Wacana pembangunan kereta api sudah bertahun-tahun bergulir. Belum selesai, Pemprov Kalsel malah punya keinginan baru: kereta gantung.
BANJARBARU, Poros Kalimantan – Wacana pembangunan kereta api sudah bukan hal baru di Banua. Sudah dari tahun 2017 lalu ada pembahasan dengan Kementerian Perhubungan.
Kala itu disepakati, jalur kereta api Banjarmasin-Tanjung sepanjang 196 kilometer akan selesai pada 2019. Namun seiring waktu, rencana itu seakan mampat.
Baru-baru ini Pemprov membeberkan wacana pembangunan kereta api bakal digantikan dengan kereta gantung. Hal ini usai investor asal Dubai menawarkan Rp15 triliun untuk pembangunannya.
Lantas ini membikin beberapa orang bertanya-tanya, layak atau tidaknya. Dosen ahli Tata Kota Universitas Lambung Mangkurat (ULM), Akbar Rahman memberikan gambaran.

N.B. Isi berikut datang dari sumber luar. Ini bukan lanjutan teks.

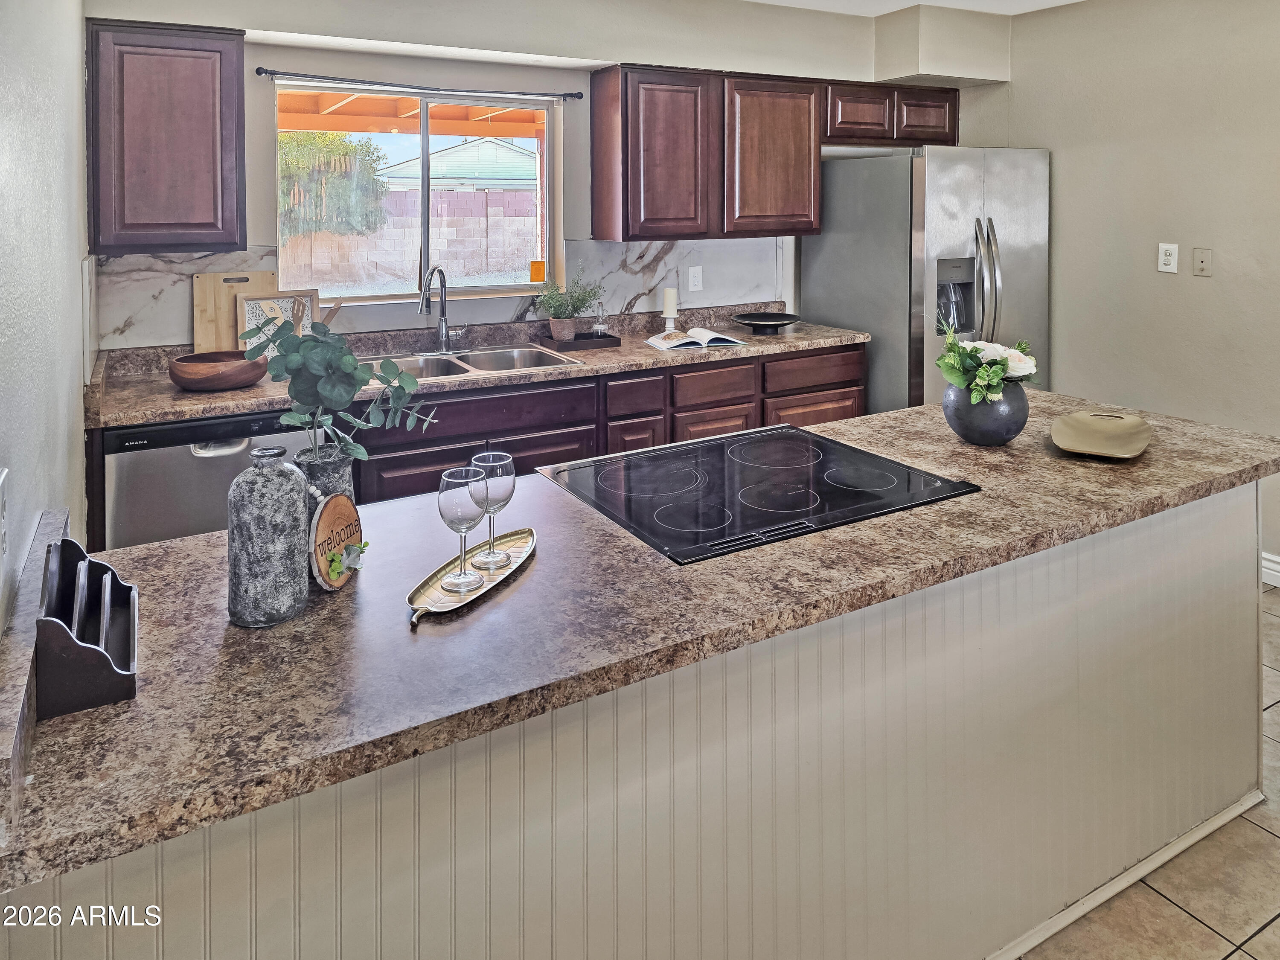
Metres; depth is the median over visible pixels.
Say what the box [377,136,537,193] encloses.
neighboring house
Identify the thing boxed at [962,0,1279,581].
right wall
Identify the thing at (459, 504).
wine glass
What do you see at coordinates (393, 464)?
base cabinet
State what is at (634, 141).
upper cabinet
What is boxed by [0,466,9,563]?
wall outlet
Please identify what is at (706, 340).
open book
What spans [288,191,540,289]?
block wall
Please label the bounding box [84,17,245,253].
upper cabinet
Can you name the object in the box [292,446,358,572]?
vase
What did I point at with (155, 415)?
back countertop
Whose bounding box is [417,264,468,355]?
faucet
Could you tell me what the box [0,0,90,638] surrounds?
left wall
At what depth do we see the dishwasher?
2.57 m
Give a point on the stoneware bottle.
(298, 512)
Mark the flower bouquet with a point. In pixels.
(976, 350)
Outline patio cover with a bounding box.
[278,90,545,137]
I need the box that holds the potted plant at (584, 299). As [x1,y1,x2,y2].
[534,271,601,340]
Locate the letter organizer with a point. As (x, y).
(96, 563)
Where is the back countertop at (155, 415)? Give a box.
[92,309,866,430]
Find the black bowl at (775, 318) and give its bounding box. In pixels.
[733,310,800,334]
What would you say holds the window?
in the back wall at (271, 20)
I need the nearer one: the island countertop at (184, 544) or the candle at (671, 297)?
the island countertop at (184, 544)
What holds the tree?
on the ground
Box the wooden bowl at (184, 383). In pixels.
[166,349,266,391]
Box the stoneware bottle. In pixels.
[228,445,311,626]
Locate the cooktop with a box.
[540,424,980,565]
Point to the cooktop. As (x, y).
(820, 474)
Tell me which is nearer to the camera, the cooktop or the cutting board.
the cooktop
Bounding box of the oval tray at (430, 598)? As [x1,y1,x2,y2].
[404,526,536,623]
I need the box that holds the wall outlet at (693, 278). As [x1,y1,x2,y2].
[687,265,703,291]
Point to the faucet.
(443, 297)
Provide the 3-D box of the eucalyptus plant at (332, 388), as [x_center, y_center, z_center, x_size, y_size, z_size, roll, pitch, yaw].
[-0.533,0.013,1.503,0.326,0.339,0.246,0,2,8]
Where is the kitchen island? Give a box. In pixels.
[1,471,1276,959]
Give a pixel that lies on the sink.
(481, 367)
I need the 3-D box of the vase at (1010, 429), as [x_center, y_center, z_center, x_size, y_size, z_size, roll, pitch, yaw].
[0.870,0.033,2.158,0.213,0.152,0.210,-1,3,-30]
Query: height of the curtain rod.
0.041 m
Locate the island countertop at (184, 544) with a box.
[0,392,1279,896]
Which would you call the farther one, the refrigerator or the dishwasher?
the refrigerator
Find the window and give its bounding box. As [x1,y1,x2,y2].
[273,81,561,302]
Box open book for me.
[644,326,748,350]
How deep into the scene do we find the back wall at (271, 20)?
3.61 m
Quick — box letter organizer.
[34,534,137,718]
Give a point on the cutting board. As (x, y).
(210, 291)
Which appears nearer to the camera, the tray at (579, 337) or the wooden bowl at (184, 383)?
the wooden bowl at (184, 383)
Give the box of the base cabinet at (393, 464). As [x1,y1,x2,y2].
[351,343,862,506]
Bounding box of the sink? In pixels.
[367,342,583,383]
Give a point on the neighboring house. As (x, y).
(478, 146)
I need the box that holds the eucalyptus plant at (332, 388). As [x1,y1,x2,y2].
[242,311,436,460]
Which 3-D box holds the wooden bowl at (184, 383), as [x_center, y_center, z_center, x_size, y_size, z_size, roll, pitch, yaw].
[-1.381,-0.086,2.783,0.317,0.097,0.314,-1,3,-30]
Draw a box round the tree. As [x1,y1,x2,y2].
[275,132,390,235]
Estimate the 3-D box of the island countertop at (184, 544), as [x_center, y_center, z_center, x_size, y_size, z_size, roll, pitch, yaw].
[0.279,0.288,1.883,2.727,0.037,0.957,-1,3,-30]
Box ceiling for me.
[746,0,1086,16]
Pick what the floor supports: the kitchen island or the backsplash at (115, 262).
the kitchen island
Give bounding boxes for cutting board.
[191,268,277,352]
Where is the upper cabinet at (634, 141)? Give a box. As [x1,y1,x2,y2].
[589,64,960,241]
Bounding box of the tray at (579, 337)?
[542,330,621,351]
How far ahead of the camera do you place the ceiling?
4.15 m
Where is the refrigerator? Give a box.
[803,144,1049,412]
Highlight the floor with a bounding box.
[1021,592,1279,959]
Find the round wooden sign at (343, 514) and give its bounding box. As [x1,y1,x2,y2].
[307,491,363,590]
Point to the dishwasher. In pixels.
(152, 455)
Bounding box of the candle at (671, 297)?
[661,286,679,319]
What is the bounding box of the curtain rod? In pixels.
[257,68,588,101]
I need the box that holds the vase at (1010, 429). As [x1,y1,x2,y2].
[943,378,1028,444]
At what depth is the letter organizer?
1.10 m
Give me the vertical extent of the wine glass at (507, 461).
0.199 m
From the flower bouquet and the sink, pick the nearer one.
the flower bouquet
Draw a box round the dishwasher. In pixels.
[100,407,310,550]
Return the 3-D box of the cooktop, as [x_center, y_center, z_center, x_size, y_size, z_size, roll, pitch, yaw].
[0.260,0.187,1.964,0.751,0.018,0.632,-1,3,-30]
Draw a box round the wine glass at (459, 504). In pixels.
[437,464,489,591]
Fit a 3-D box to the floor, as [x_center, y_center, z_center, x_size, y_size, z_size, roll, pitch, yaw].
[0.759,1.168,1.649,5.517,0.096,5.934,-1,3,-30]
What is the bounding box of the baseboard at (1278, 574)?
[1261,551,1279,587]
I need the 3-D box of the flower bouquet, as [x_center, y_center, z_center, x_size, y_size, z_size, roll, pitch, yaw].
[0.882,-0.085,2.157,0.265,0.233,0.250,-1,3,-30]
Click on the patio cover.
(348, 106)
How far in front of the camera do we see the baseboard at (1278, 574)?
3.38 m
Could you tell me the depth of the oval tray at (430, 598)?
1.46 m
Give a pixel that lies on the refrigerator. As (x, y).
(841, 235)
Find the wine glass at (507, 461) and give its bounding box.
[469,448,515,568]
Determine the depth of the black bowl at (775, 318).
4.03 m
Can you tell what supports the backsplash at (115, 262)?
attached to the back wall at (271, 20)
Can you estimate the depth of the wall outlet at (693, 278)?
4.15 m
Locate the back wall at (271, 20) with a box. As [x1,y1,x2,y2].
[75,0,994,355]
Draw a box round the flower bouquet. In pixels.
[937,327,1040,403]
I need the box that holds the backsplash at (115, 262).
[90,234,790,350]
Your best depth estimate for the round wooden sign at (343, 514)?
1.41 m
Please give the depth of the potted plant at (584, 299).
3.65 m

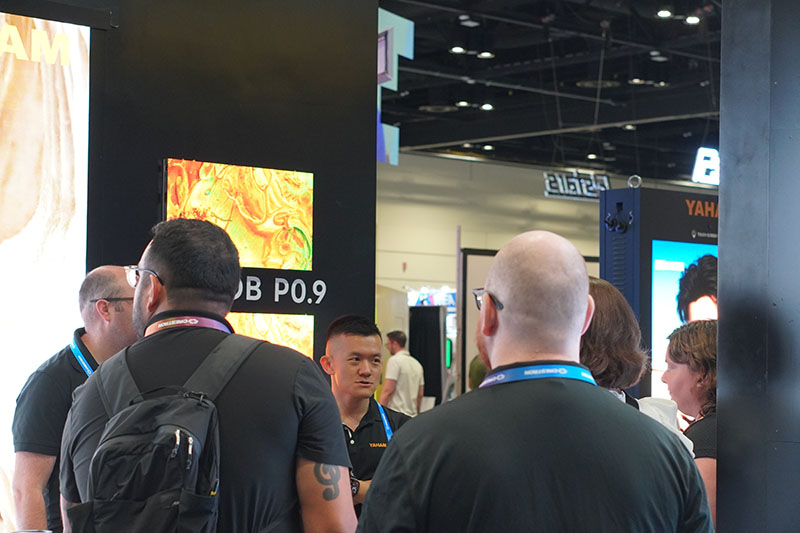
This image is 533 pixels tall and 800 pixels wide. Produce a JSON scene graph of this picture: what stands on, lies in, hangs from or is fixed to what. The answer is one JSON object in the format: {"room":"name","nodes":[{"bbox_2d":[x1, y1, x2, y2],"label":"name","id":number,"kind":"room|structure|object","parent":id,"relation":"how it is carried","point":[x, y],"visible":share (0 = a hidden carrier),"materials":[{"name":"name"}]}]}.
{"room":"event hall","nodes":[
{"label":"event hall","id":0,"kind":"room"},
{"bbox_2d":[71,0,378,365],"label":"black wall","id":1,"kind":"structure","parent":0,"point":[374,31],"materials":[{"name":"black paint"}]},
{"bbox_2d":[0,8,91,530],"label":"wall screen","id":2,"kind":"object","parent":1,"relation":"attached to","point":[19,84],"visible":0.91,"materials":[{"name":"white"}]},
{"bbox_2d":[164,158,313,272],"label":"screen","id":3,"kind":"object","parent":1,"relation":"attached to","point":[249,226],"visible":0.92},
{"bbox_2d":[227,312,315,358],"label":"screen","id":4,"kind":"object","parent":1,"relation":"attached to","point":[293,323],"visible":0.37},
{"bbox_2d":[234,274,327,305],"label":"wall lettering","id":5,"kind":"object","parent":1,"relation":"attached to","point":[317,282],"visible":0.79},
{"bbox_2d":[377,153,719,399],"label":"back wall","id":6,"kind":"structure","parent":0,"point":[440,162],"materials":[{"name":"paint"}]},
{"bbox_2d":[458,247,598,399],"label":"display panel","id":7,"kind":"object","parent":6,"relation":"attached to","point":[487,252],"visible":0.23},
{"bbox_2d":[542,170,609,199],"label":"sign","id":8,"kind":"object","parent":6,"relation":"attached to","point":[605,179],"visible":0.81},
{"bbox_2d":[380,0,722,180],"label":"ceiling","id":9,"kind":"structure","parent":0,"point":[614,70],"materials":[{"name":"black"}]},
{"bbox_2d":[377,5,413,165],"label":"hanging sign","id":10,"kind":"object","parent":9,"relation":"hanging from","point":[410,56],"visible":0.56,"materials":[{"name":"blue"}]},
{"bbox_2d":[449,45,465,53],"label":"ceiling light","id":11,"kind":"object","parent":9,"relation":"attached to","point":[457,48],"visible":0.95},
{"bbox_2d":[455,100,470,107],"label":"ceiling light","id":12,"kind":"object","parent":9,"relation":"attached to","point":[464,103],"visible":0.95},
{"bbox_2d":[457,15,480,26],"label":"ceiling light","id":13,"kind":"object","parent":9,"relation":"attached to","point":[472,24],"visible":0.98,"materials":[{"name":"white"}]},
{"bbox_2d":[477,51,493,58],"label":"ceiling light","id":14,"kind":"object","parent":9,"relation":"attached to","point":[486,55],"visible":0.96,"materials":[{"name":"white"}]},
{"bbox_2d":[480,103,494,110],"label":"ceiling light","id":15,"kind":"object","parent":9,"relation":"attached to","point":[486,107],"visible":0.96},
{"bbox_2d":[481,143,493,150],"label":"ceiling light","id":16,"kind":"object","parent":9,"relation":"attached to","point":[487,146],"visible":0.91,"materials":[{"name":"white"}]},
{"bbox_2d":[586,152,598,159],"label":"ceiling light","id":17,"kind":"object","parent":9,"relation":"attached to","point":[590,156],"visible":0.93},
{"bbox_2d":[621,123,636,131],"label":"ceiling light","id":18,"kind":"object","parent":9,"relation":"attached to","point":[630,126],"visible":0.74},
{"bbox_2d":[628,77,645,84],"label":"ceiling light","id":19,"kind":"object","parent":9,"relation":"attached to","point":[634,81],"visible":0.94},
{"bbox_2d":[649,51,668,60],"label":"ceiling light","id":20,"kind":"object","parent":9,"relation":"attached to","point":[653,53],"visible":0.95,"materials":[{"name":"white"}]},
{"bbox_2d":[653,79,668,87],"label":"ceiling light","id":21,"kind":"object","parent":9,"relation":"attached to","point":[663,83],"visible":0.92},
{"bbox_2d":[655,9,672,18],"label":"ceiling light","id":22,"kind":"object","parent":9,"relation":"attached to","point":[664,13],"visible":0.97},
{"bbox_2d":[684,14,700,24],"label":"ceiling light","id":23,"kind":"object","parent":9,"relation":"attached to","point":[691,19],"visible":0.96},
{"bbox_2d":[691,147,719,185],"label":"illuminated sign","id":24,"kind":"object","parent":9,"relation":"hanging from","point":[697,173],"visible":0.6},
{"bbox_2d":[719,1,799,530],"label":"pillar","id":25,"kind":"structure","parent":0,"point":[722,383],"materials":[{"name":"metal"}]},
{"label":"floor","id":26,"kind":"structure","parent":0,"visible":0},
{"bbox_2d":[9,267,139,532],"label":"man","id":27,"kind":"object","parent":26,"relation":"on","point":[90,328],"visible":0.65},
{"bbox_2d":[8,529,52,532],"label":"drinking glass","id":28,"kind":"object","parent":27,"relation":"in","point":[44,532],"visible":0.98,"materials":[{"name":"clear"}]},
{"bbox_2d":[57,218,358,532],"label":"man","id":29,"kind":"object","parent":26,"relation":"on","point":[166,285],"visible":0.89},
{"bbox_2d":[65,338,259,532],"label":"backpack","id":30,"kind":"object","parent":29,"relation":"on","point":[138,406],"visible":0.95,"materials":[{"name":"fabric"}]},
{"bbox_2d":[321,314,408,522],"label":"man","id":31,"kind":"object","parent":26,"relation":"on","point":[337,350],"visible":0.61},
{"bbox_2d":[380,329,423,415],"label":"man","id":32,"kind":"object","parent":26,"relation":"on","point":[398,373],"visible":0.73},
{"bbox_2d":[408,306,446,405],"label":"black cabinet","id":33,"kind":"object","parent":26,"relation":"on","point":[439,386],"visible":0.57,"materials":[{"name":"black"}]},
{"bbox_2d":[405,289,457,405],"label":"display booth","id":34,"kind":"object","parent":26,"relation":"on","point":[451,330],"visible":0.37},
{"bbox_2d":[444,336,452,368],"label":"green light panel","id":35,"kind":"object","parent":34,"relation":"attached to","point":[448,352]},
{"bbox_2d":[467,354,488,388],"label":"person","id":36,"kind":"object","parent":26,"relation":"on","point":[478,367],"visible":0.16},
{"bbox_2d":[358,229,713,532],"label":"man","id":37,"kind":"object","parent":26,"relation":"on","point":[586,296],"visible":0.99},
{"bbox_2d":[578,277,696,458],"label":"woman","id":38,"kind":"object","parent":26,"relation":"on","point":[594,317],"visible":0.18},
{"bbox_2d":[600,183,717,403],"label":"display wall","id":39,"kind":"object","parent":26,"relation":"on","point":[652,191],"visible":0.38,"materials":[{"name":"blue"}]},
{"bbox_2d":[604,204,631,232],"label":"cables","id":40,"kind":"object","parent":39,"relation":"attached to","point":[612,224],"visible":0.98,"materials":[{"name":"black rubber"}]},
{"bbox_2d":[627,174,642,188],"label":"lifting ring","id":41,"kind":"object","parent":39,"relation":"attached to","point":[639,179],"visible":0.9,"materials":[{"name":"silver metal"}]},
{"bbox_2d":[650,239,718,400],"label":"screen","id":42,"kind":"object","parent":39,"relation":"attached to","point":[670,274],"visible":0.32,"materials":[{"name":"blue"}]},
{"bbox_2d":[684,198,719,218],"label":"wall lettering","id":43,"kind":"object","parent":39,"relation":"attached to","point":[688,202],"visible":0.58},
{"bbox_2d":[661,318,718,532],"label":"woman","id":44,"kind":"object","parent":26,"relation":"on","point":[695,362],"visible":0.47}
]}

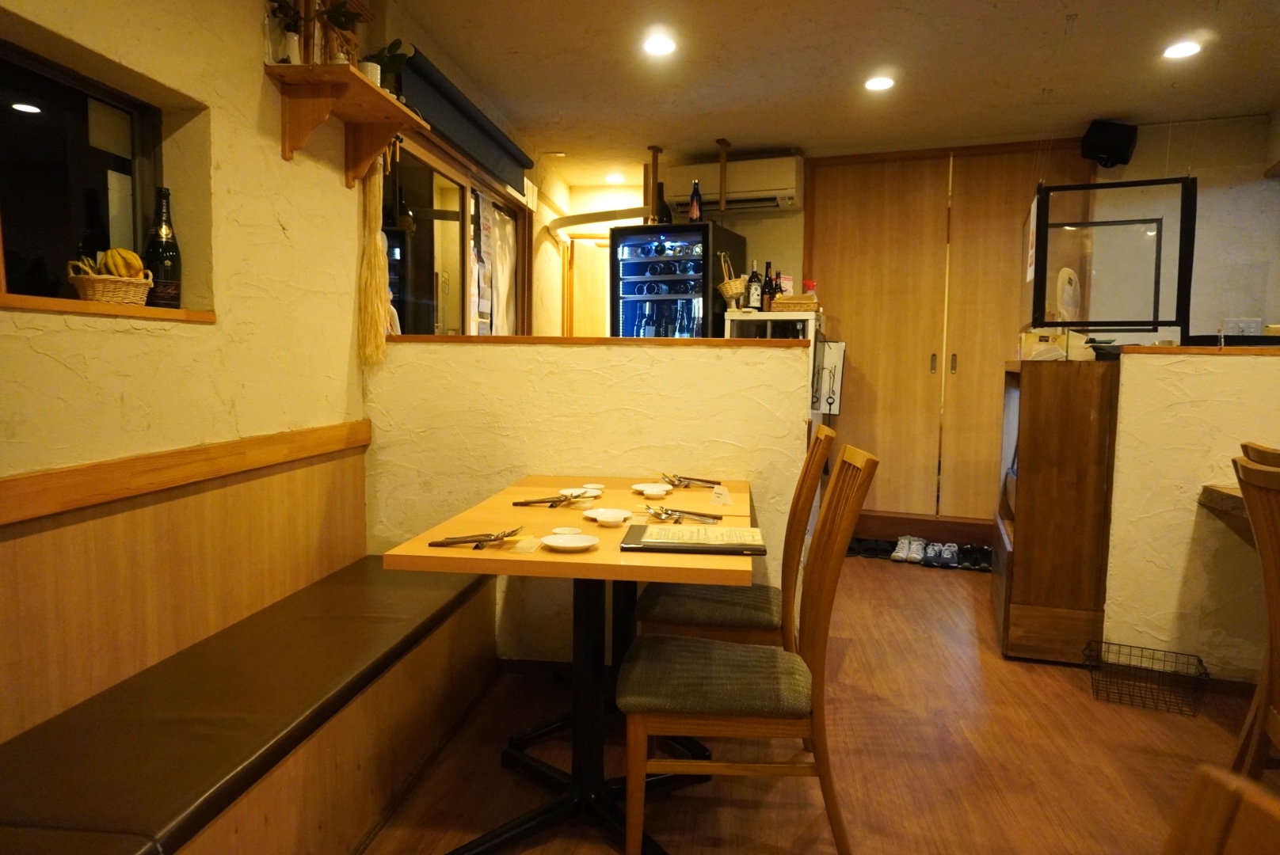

Pertama, posisi geografis di Banjarmasin merupakan dataran rendah. Begitu juga dengan Banjarbaru dan Martapura. Jadi menurut dia, yang perlu menjadi perhatian adalah kondisi cuaca.
“Pada musim hujan cenderung berangin apalagi di wilayah gambut. Belum lagi potensi kebakaran hutan lahan (karhutla) di musim kemarau,” jelasnya, Rabu (26/4/2023).
Maka dari itu, menurutnya transportasi paling efektif hingga kini masih kereta api atau listrik. Bukan kereta gantung.
Kendati demikian, kondisi lahan dan pemukiman yang padat menjadi faktor penghambat pembangunan kereta api. Lantaran biaya pembebasan lahannya cukup tinggi.
Dalam hal ini, kereta gantung lebih unggul karena minim biaya. Lantaran kurangnya pembebasan lahan. Tapi soal kecepatan, menjadi salah satu kekurangan kereta gantung.
“Jika kereta gantung seperti di objek wisata, kecepatan maksimalnya sekitar 40 km per jam,” katanya.
“Oleh karena itu, kereta gantung sangat jarang digunakan sebagai moda transportasi publik yang mampu memindahkan massa secara cepat dalam skala besar,” Akbar melanjutkan.
Jangan Sampai Jadi Kereta Wisata
Rp15 T jelas bukan angka yang kecil. Untuk mengembalikan modal tersebut, perlu waktu tak sebentar. Harga tiketnya mungkin saja tak murah.